I have held off answering in hope that someone more familiar than I would.  First IIRC Boise itself was on an old main or passenger line separate from the freight main which I suspect was built later.  I think one end is intact and the other is abandoned.

UP freight yard in the area is at Nampa, 15-20 miles west of Boise.   BNSF is nowhere close.  Southern Idaho is strictly a UP show and most of the branch lines have been shortlined.  The line from Pocatello area to Butte Montana was still UP last I knew but traffic is no more than one train a day.

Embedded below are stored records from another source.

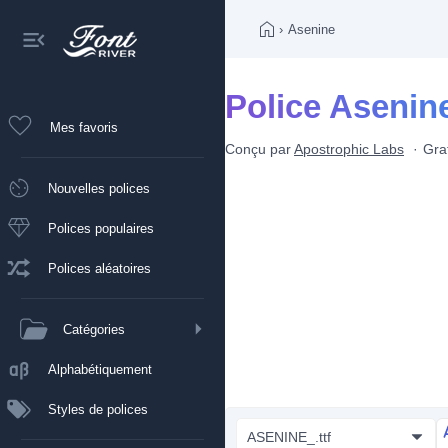
›
Asenine
Police Asenin
Mes favoris
Conçu par
Apostrophic Labs
Grat
Nouvelles polices
Polices populaires
Polices aléatoires
Catégories
Alphabétiquement
Styles de polices
ASENINE_.ttf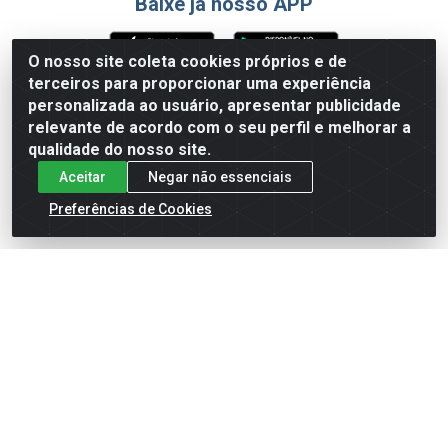
Baixe já nosso APP
O nosso site coleta cookies próprios e de
terceiros para proporcionar uma experiência
Formas de Pagamento
personalizada ao usuário, apresentar publicidade
relevante de acordo com o seu perfil e melhorar a
qualidade do nosso site.
Aceitar
Negar não essenciais
Preferências de Cookies
English
Español
×
ENTRE EM CAMPO COM A 4E!
Vista a camisa de quem joga para vencer.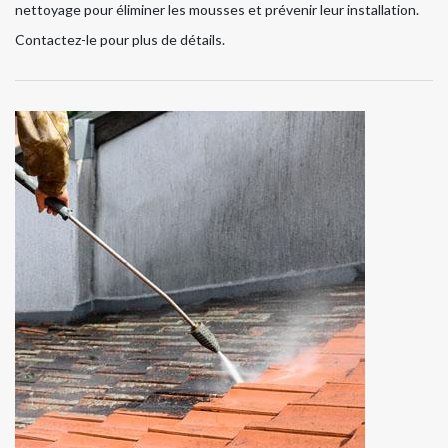
nettoyage pour éliminer les mousses et prévenir leur installation.
Contactez-le pour plus de détails.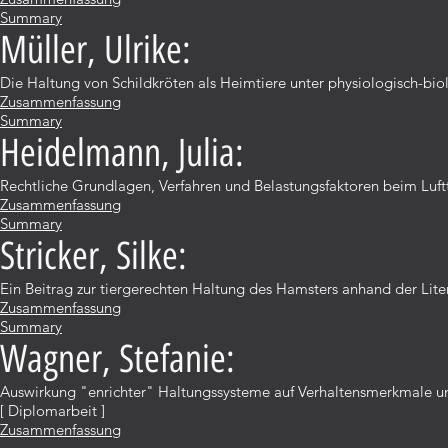
Summary
Müller, Ulrike:
Die Haltung von Schildkröten als Heimtiere unter physiologisch-bi
Zusammenfassung
Summary
Heidelmann, Julia:
Rechtliche Grundlagen, Verfahren und Belastungsfaktoren beim Luft
Zusammenfassung
Summary
Stricker, Silke:
Ein Beitrag zur tiergerechten Haltung des Hamsters anhand der Lite
Zusammenfassung
Summary
Wagner, Stefanie:
Auswirkung "enrichter" Haltungssysteme auf Verhaltensmerkmale un
[ Diplomarbeit ]
Zusammenfassung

Between Huntington and La Grande, both in Oregon, the main climbs from the Snake River toward the Blue Mountains on grades of up to 2.2% much of which is very near the freeway, and the rest reasonably near secondary roads.  That segment, or the Blues themselves, are more interesting to me than the Boise area.

Mac

  • Member since
    August 2005
  • From: At the Crossroads of the West
  • 11,013 posts
Posted by Deggesty on Friday, March 26, 2010 10:57 AM

PNWRMNM
I have held off answering in hope that someone more familiar than I would.  First IIRC Boise itself was on an old main or passenger line separate from the freight main which I suspect was built later.  I think one end is intact and the other is abandoned.

When the Oregon Short Line was built, Boise was bypassed, and a connection was built between Boise and Nampa. I do not know just when the connection from Orchard to Boise was built, but it was abandoned south of Shafer after the Pioneer was discontinued in 1997. The Boise-Nampa track is still there. Idaho Northern & Pacific operates the track east of Nampa.